Working without a net

Tuesday, March 5th, 2013 11:10 pm
my_lost_mind: (madmen)
[personal profile] my_lost_mind
Bombarded by too many voices in my head that are not my own.
Ethical dating is harder for me than I thought it would be.
It's difficult because I have to be able to filter out all the other voices in my head

What if...
what if after months of dating he turns out to be lousy in bed?
what if he becomes jealous and possessive? 
what if you meet someone else you want to date?  (oh god no!! I'm not really that poly though!  No more serial monogamy!!  GAH!)
what if after time you realize that he's really boring and you have nothing to talk about?

I had one of those "not so fast, young lady!" moments this past weekend.  
It reminded me of the wormhole-laden path that I used to walk and I decided that I would not saunter down that same path this time.

I went to a meetup event without my new friend.

It was a large social mixer, not specifically for singles, attended by mostly folks in their mid-40s and older.   A fun party with a DJ, cash bar, in a rented space with a big dance floor.    While I was dancing I noticed a tall fellow who had his "GEEK" beacon on standing by the bar.   He looked new to the group so I thought I would approach and introduce myself.
He and I started talking.  We talked mostly of music but also a few of the meditation and yoga meetup groups he attends, as well as the music-related social networking startup he is working on.
At no point in the conversation did the subject of my or his "dating" status come up.  I had no idea whether he was "available" and he had no idea about me.  We just talked of music.  A lot.   
Naturally as the conversation continued we both realized that we were like-minded music nerds.  He said that I was one of the most interesting people he'd met at any of these meetup events, and seemed to give off vibes that he thought I was pretty cool.
He gave me a copy of Steven Wilson's new solo album from out of his car, with his phone number scribbled on the cd envelope.
I went to put the cd in my bag, and scribbled my email address on a piece of paper and handed it to him.
We hugged goodnight and then he left the event.   I returned to the dance floor for another 40 minutes or so before I too called it a night.

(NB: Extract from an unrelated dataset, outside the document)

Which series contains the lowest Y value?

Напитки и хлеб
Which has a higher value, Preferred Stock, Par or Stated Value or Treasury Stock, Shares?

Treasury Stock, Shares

Now, do you think I called this man?
My old self would have called him the next day., jettisoning Mr. Nice Older Man (or just flaking out on him in a passive-aggressive way)
My new self said "Don't go there"
The fellow from the meetup ended up sending me an awesome David Sylvian track (via Dropbox) that we had discussed the previous night.
Something about this man, and his eclectic taste in music set off my "yeah, you SO do not want to go there right now!" radar because this same shared taste in music thing is what has hooked me into so many one-sided bizarro world relationships in the past.  Unfortunately he is very tall, and not bad looking.  Reminds me quite a bit of a few folks I knew years ago.

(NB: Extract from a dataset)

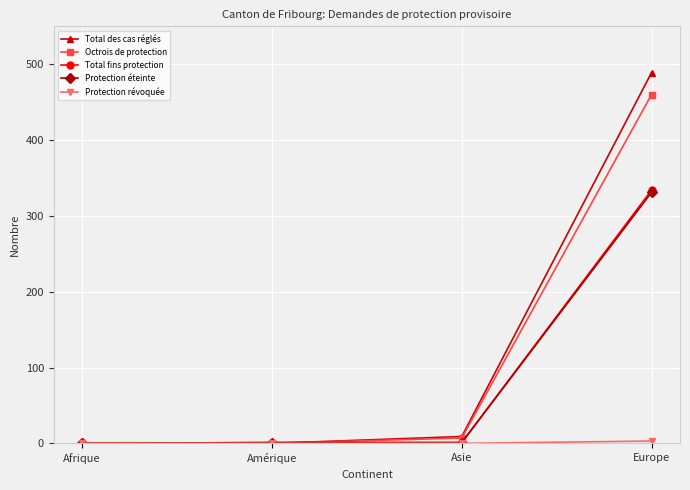

How many data points does each series have?

4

So far we've only exchanged a few words via email, I thanked him for sharing the aforementioned track,and for the cd he gave me.  Tonight he emailed me a discount coupon for the 4AD online store (which I used to snag some musical goodies).

The following filters have been applied:
1.  He is in the middle of trying to launch a business start-up  ( = he's busy)
2.  I have no idea about his relationship status (= I could end up with a giant egg on my face)
3.  I am currently casually dating someone.
4.  He did not specifically state that he was interested in a date.

Right.  Whew.  Shield is fully operational!

So back to that tightrope.

My older friend and I continue our little dance.   I do think that he truly grasps the concept of not wanting to "crowd me" (he says this all the time), and he "asks" me if I'm free for a date on x or y day/night instead of assuming.    I really wish that he was 5 or 6 years older and not 12 years older.  
It would make this whole thing so much easier.  
I wish I had met him years ago, that also would have made things easier.
I need to be able to see a few years down the road, if I pursue something with him, if it will be something that feels comfortable or if I will feel obliged to stay with him because he's so kind and seemingly sane - but sacrificing "chemistry".  
The chemistry thing is difficult to define right now, which is why I am taking my time.
My attraction to him right now  is based on the "oooh shiny! new!" stuff, the tension created by kissing someone goodnight knowing that it is not leading to a hookup, and all that I don't know about him.

If that chemistry is still there after more time getting to know him, with less "shiny new", more "getting to know you", and still without sex, then maybe I can relax somewhat.

There will always be challenges to my "filters" and I will have to continue to always put my big girl pants on before making knee jerk reactions about people based on superficial criteria.